Je le remercie et il s'en va, son sac sur le dos.

Donc ça veut dire qu'une de ces bestioles est déjà rentrée dans la ville... J'espère que c'était il y a longtemps !

***

« Emilyyy! »

Elle tient le "y" final pendant une bonne dizaine de secondes. C'est un guépard ou un dauphin pour rester aussi longtemps sans respirer ? Heureusement que j'ai baissé le son du talkie-walkie cette fois.

« Oui Charlyyy ?

— Comment tu vas belle gosse ?

— Oh bah ça allait plutôt bien avant d'entendre ta voix.

— Arrête ton char, je sais bien que j'apporte de la joie dans ta petite journée morne et chiante à mourir ! »

Elle n'a pas tort. Mais si jamais je lui avoue, elle ne va pas me lâcher. Puis entre le boulot et elle, je n'ai même pas eu le temps de réfléchir à ce que moi j'avais envie de faire ! Je suis dans un village que je ne connais pas et à part la supérette, le diner, le port et le commissariat, je ne connais encore rien !

« Je sais pas trop si on va se voir ce soir... Enfin après mon travail quoi. J'ai envie de découvrir un peu la Ville.

— Je peux être ton guide !

— J'ai aussi envie d'être un petit peu seule Charly tu sais. »

Elle ne répond pas. Je sais très bien ce qu'elle va faire, elle est beaucoup trop prévisible.

« Oh, d'accord, pas de soucis. À plus tard alors.»

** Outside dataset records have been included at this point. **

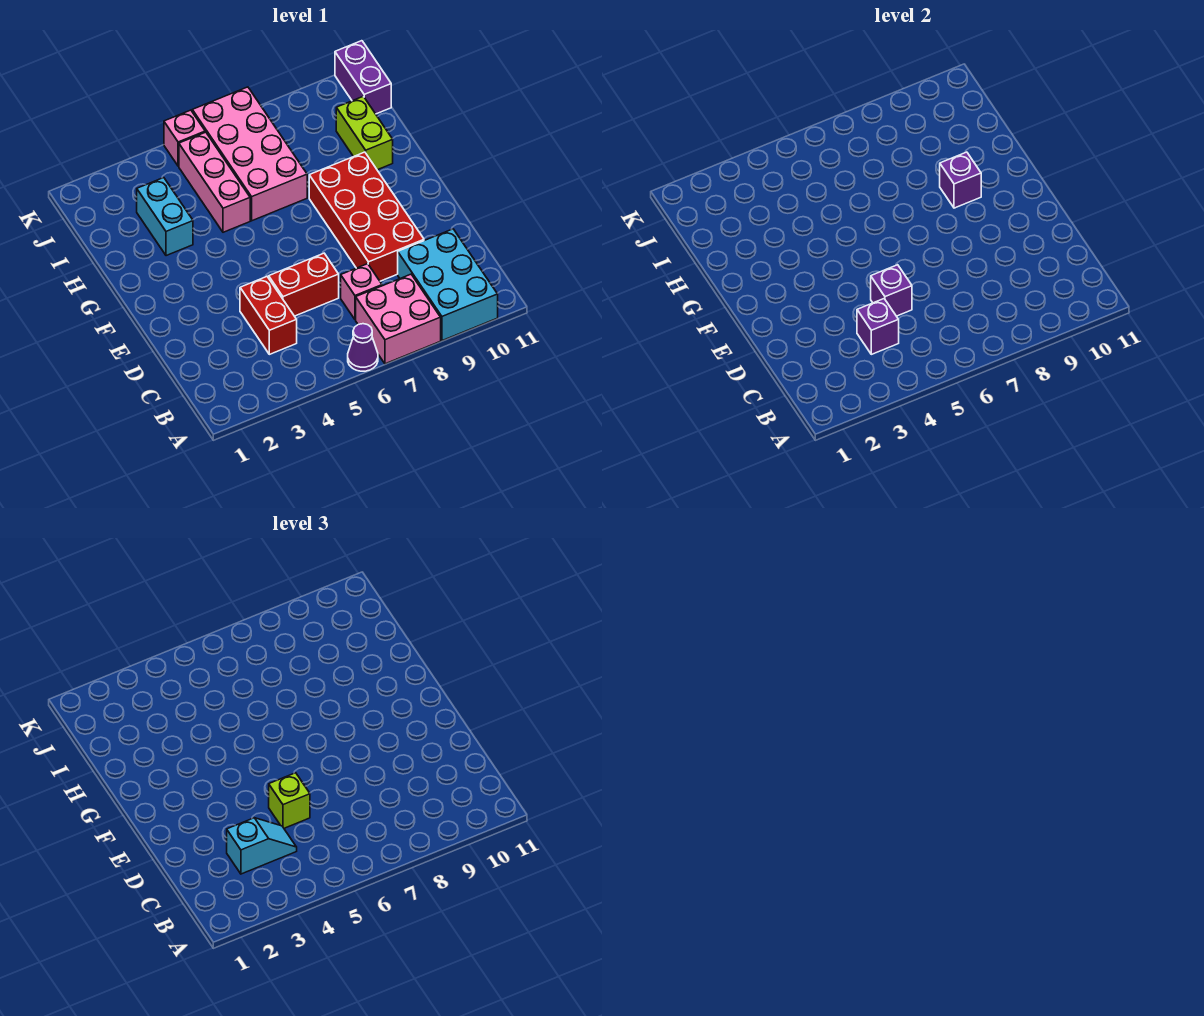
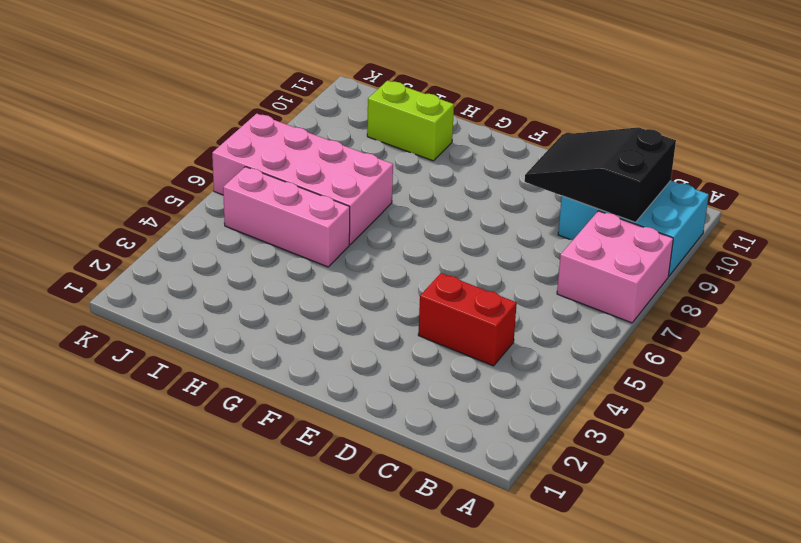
black slope B9:D10 level 2 top B -> none
none -> purple cone A6 level 1
none -> pink brick C7 level 1
none -> red brick D5:D6 level 1

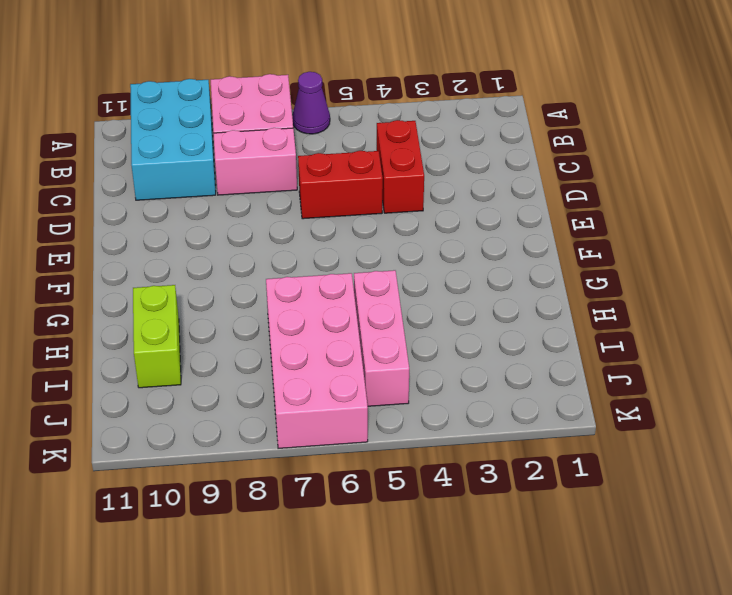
pink brick C7:C8 level 1 -> pink brick C7 level 1
none -> red brick D8:G9 level 1
none -> cyan brick H3:I3 level 1
none -> purple brick J11:K11 level 1

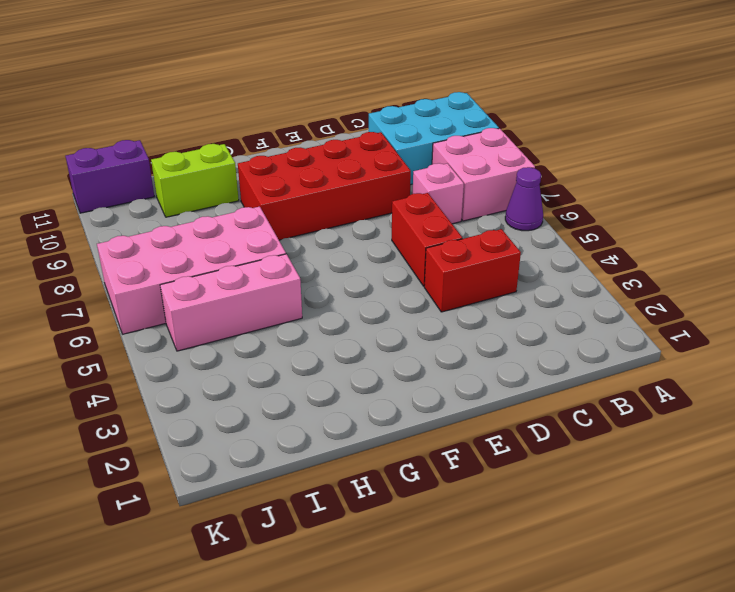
none -> cyan brick H3:I3 level 1
none -> pink brick K5 level 1
none -> purple brick C4 level 2

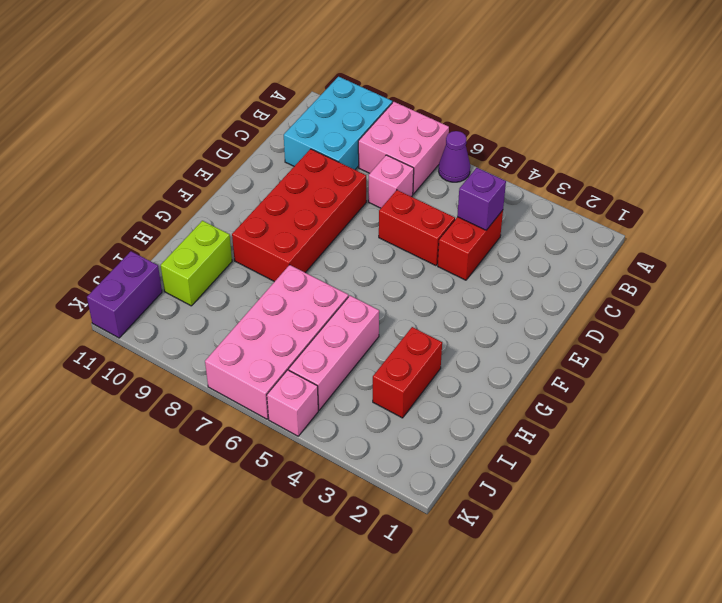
red brick H3:I3 level 1 -> cyan brick H3:I3 level 1
none -> purple brick D5 level 2
none -> purple brick G9 level 2
none -> cyan slope C3:C4 level 3 top 3

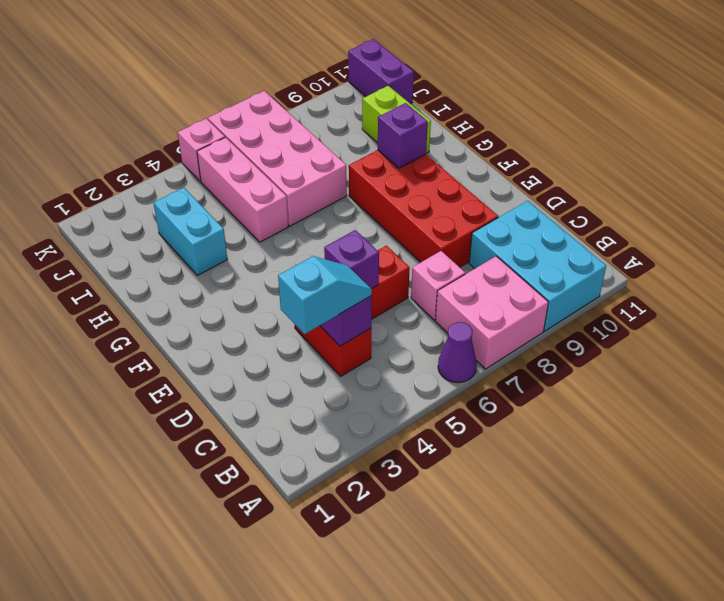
none -> lime brick D5 level 3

Ah non, ça, je ne l'ai pas vu venir. J'étais persuadée qu'elle allait essayer de me faire culpabiliser... Mais au final elle est simplement partie, ce qui me fait quand même culpabiliser ! Et le pire c'est que je ne sais pas si elle le fait exprès ou si je l'ai vraiment rendue triste ! De toute manière je ne peux pas passer tout mon temps avec elle ! J'ai pas envie que quelqu'un soit dépendant de moi, quelle horreur !

Mais elle est si gentille... Je soupire avant de répondre.

« On se verra demain, d'accord Charly ? »

Elle répond au quart de tour : « GENIAAAL »

Bon, j'en suis au moins débarrassé pour cette nuit. Mais que faire ? Mmhmm.

Purée, être libre c'est compliqué en fait.